Seks işçiliğinin yasallaşması öncesi zorluklarla karşı karşıyaydı. Güvenli bir çalışma ortamı yoktu, müşterilerini seçemiyordu ve aracı ajanslar kazancından büyük pay elde ediyordu.

Victoria, onu takıntı haline getiren bir müşterisinin tecavüzüne uğradığını da anlatıyor.

Bu olay sonrası başvurduğu polis karakolundaki kadın memurun kendisine “çok sert” davrandığını hatırlıyor:

“Bana seks işçilerinin tecavüze uğrayamayacağını söyledi. Bunun benim hatam olduğunu hissettirdi, çünkü bu işte çalışıyordum”

Victoria karakoldan ağlayarak ayrıldığını anlatıyor.

Konuştuğumuz her seks işçisi, hayatlarının bir noktasında kendi istekleri dışında bir şey yapmaya zorlandıklarını söyledi.

Victoria, yeni yasanın hayatlarını iyileştireceğine inanıyor:

“Eğer işiniz yasadışıysa, size yardımcı olacak hiçbir kurallar bulunmuyor.

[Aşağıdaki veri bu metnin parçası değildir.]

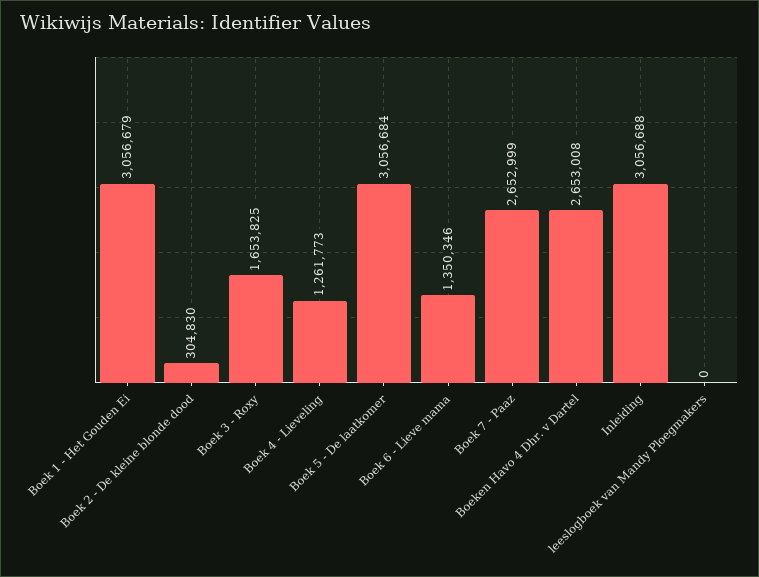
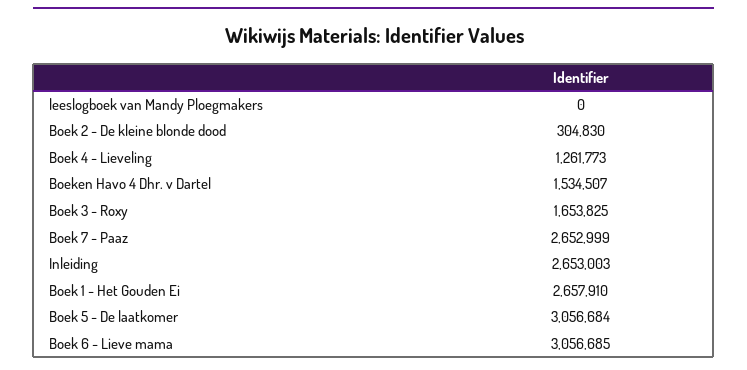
Boek 1 - Het Gouden Ei: 3056679 -> 2657910
Boek 6 - Lieve mama: 1350346 -> 3056685
Boeken Havo 4 Dhr. v Dartel: 2653008 -> 1534507
Inleiding: 3056688 -> 2653003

Bu yasa, ilgili kişilere, bizi daha güvenli hissettirmek için çalışma imkanı sağlanıyor”

Sektörde seks işçiliğini organize eden ‘kadın tüccarları’ da yasal bir statü kazanıyor.

Bu kişilerin sıkı kurallara uymaları koşuluyla, yasal olarak faaliyet göstermelerine izin verilecek.

Ciddi bir suçtan hüküm giymiş olanların seks işçisi çalıştırmasına izin verilmeyecek.

Kris Reekmans ve eşi Alexandra, Bekkevoort kasabasındaki Love Street’te erotik masaj salonu işletiyorlar.

Reekmans “Bence birçok işletme kapanmak zorunda kalacak, çünkü birçok işverenin sabıka kaydı var” diyor.

15 seks işçisi çalıştıran çift, çalışanlarına saygı gösterdiklerini ve iyi maaş ödediklerini söylüyor.

İnsan Hakları İzleme Örgütü’nden Erin Kilbride, işverenlerin de yasal sorumluluğu olmasının “seks işçileri üzerindeki güçlerini önemli ölçüde azaltacağını” savunuyor.

ISALA gönüllüsü Julia Crumière ise yardım ettiği kadınların, hak arayışında değil, “normal bir iş” arayışında olduklarını söylüyor:

“Bu, dondurucu bir havada dışarıda olmama, bedeninizi kiralamak için para ödeyen yabancılarla seks yapmama meselesi.”

Yeni yasa, cinsel ilişkinin gerçekleştiği her odaya alarm düğmesi konulması zorunluluğu getiriyor.

Ancak Julia Crumière, seks işçiliğini güvenli hale getirmenin bir yolu olmadığına inanıyor:

“Başka hangi işte panik düğmesine ihtiyacınız olur? Dünyanın en eski mesleği değil, bu dünyanın en eski sömürü işi”

Seks endüstrisinin nasıl düzenleneceği küresel olarak ayrıştırıcı bir konu olmaya devam ediyor.

Ancak Mel’e göre, bu işi ara sokaklardan çıkarmanın kadınlar için sadece olumlu tarafları olacak.

“Belçika’nın bu kadar ileride olmasından çok gurur duyuyorum. Artık bir geleceğim var.” diyor.